Questo approccio ideologico ha incancrenito le posizioni e, piano piano, il merito della questione è stato messo in disparte, privilegiando gli slogan o le sterili dichiarazioni d’intenti.
Oggi in valle la tensione si taglia con il coltello. A gennaio è prevista una nuova fase di cantierizzazione e si percepisce un nervosismo sempre crescente. Come nel 2005, gli scontri sono dietro l’angolo e sembra che nessuno se ne preoccupi. Rischiamo di vivere una nuova Terzigno, ma non vedo da parte della politica la volontà di evitarla.

E per questo mi rivolgo al mio partito.
Come tutti voi, credo che il Pd (non questo Pd, il Pd) sia l’unica speranza per questo paese. L’unico in grado di governarlo e di farlo uscire dal baratro in cui la destra l’ha fatto piombare.

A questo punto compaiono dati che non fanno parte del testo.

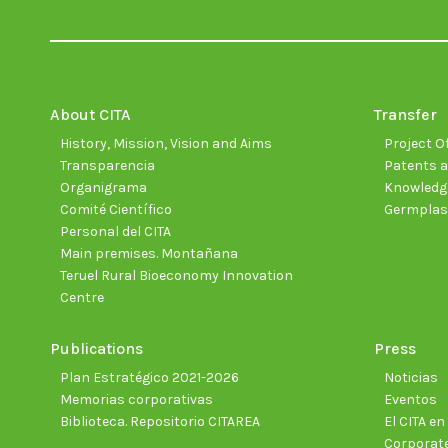
About CITA
Transfer
History, Mission, Vision and Aims
Project Of
Transparencia
Patents a
Organigrama
Knowledge
Comité Científico
Germpla
Personal del CITA
Main premises. Montañana
Teruel Rural Bioeconomy Innovation
Centre
Publications
Press
Plan Estratégico 2021-2026
Noticias
Memorias corporativas
Eventos
Biblioteca. Repositorio CITAREA
El CITA e
Corporate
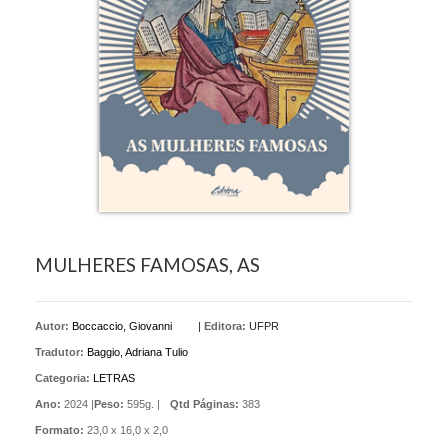
MULHERES FAMOSAS, AS
Autor:
Boccaccio, Giovanni
|
Editora:
UFPR
Tradutor:
Baggio, Adriana Tulio
Categoria:
LETRAS
Ano:
2024 |
Peso:
595g. |
Qtd Páginas:
383
Formato:
23,0 x 16,0 x 2,0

Credo però che il mio Pd si debba interrogare sull’utilità di un progetto vecchio di 20 anni, che non rispecchia più le esigenze trasportistiche ed economiche del nostro paese. Siamo proprio sicuri che il rapporto costi-benefici relativo al collegamento tra la rete Tav francese e quella italiana, sia migliore realizzando una nuova linea impattante e costosissima invece di modernizzazione quella attuale? Credo che il Pd debba uscire dalla querelle SiTav-NoTav, iniziando a parlare di quali infrastrutture servono a rendere il nostro paese moderno, efficiente, competitivo. Un paese europeo insomma. Vorrei che il Pd, quando parla di grandi opere, parlasse anche di un uso oculato del denaro pubblico, di che impatto queste opere possono avere sul territorio, di mobilità sostenibile, di opportunità lavorative, di percorsi decisionali democratici e di processi virtuosi di rappresentanza dei territori.

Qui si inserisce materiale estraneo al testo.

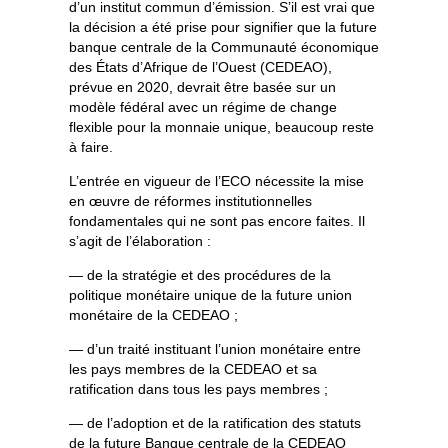
d’un institut commun d’émission. S’il est vrai que
la décision a été prise pour signifier que la future
banque centrale de la Communauté économique
des États d’Afrique de l’Ouest (CEDEAO),
prévue en 2020, devrait être basée sur un
modèle fédéral avec un régime de change
flexible pour la monnaie unique, beaucoup reste
à faire.
L’entrée en vigueur de l’ECO nécessite la mise
en œuvre de réformes institutionnelles
fondamentales qui ne sont pas encore faites. Il
s’agit de l’élaboration :
— de la stratégie et des procédures de la
politique monétaire unique de la future union
monétaire de la CEDEAO ;
— d’un traité instituant l’union monétaire entre
les pays membres de la CEDEAO et sa
ratification dans tous les pays membres ;
— de l’adoption et de la ratification des statuts
de la future Banque centrale de la CEDEAO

Vorrei che il Pd costruisse la sua idea di sviluppo sulla qualità della produzione e non solo sulla sua quantità, sull’innovazione tecnologica e non sulla diminuzione dei salari, sulla tutela dell’ambiente e non sulla sua devastazione, sullo sviluppo delle conoscenze e dei saperi e non sulla loro mortificazione.

Seneca diceva che non esiste vento buono per il marinaio che non sa dove andare. E allora forse il problema del Pd non è la tempesta in cui si è perso, ma la rotta che non ha ancora trovato.
E allora spieghiamo le vele e prepariamo le bussole.
La rotta, al Pd, incominciamo a darla noi.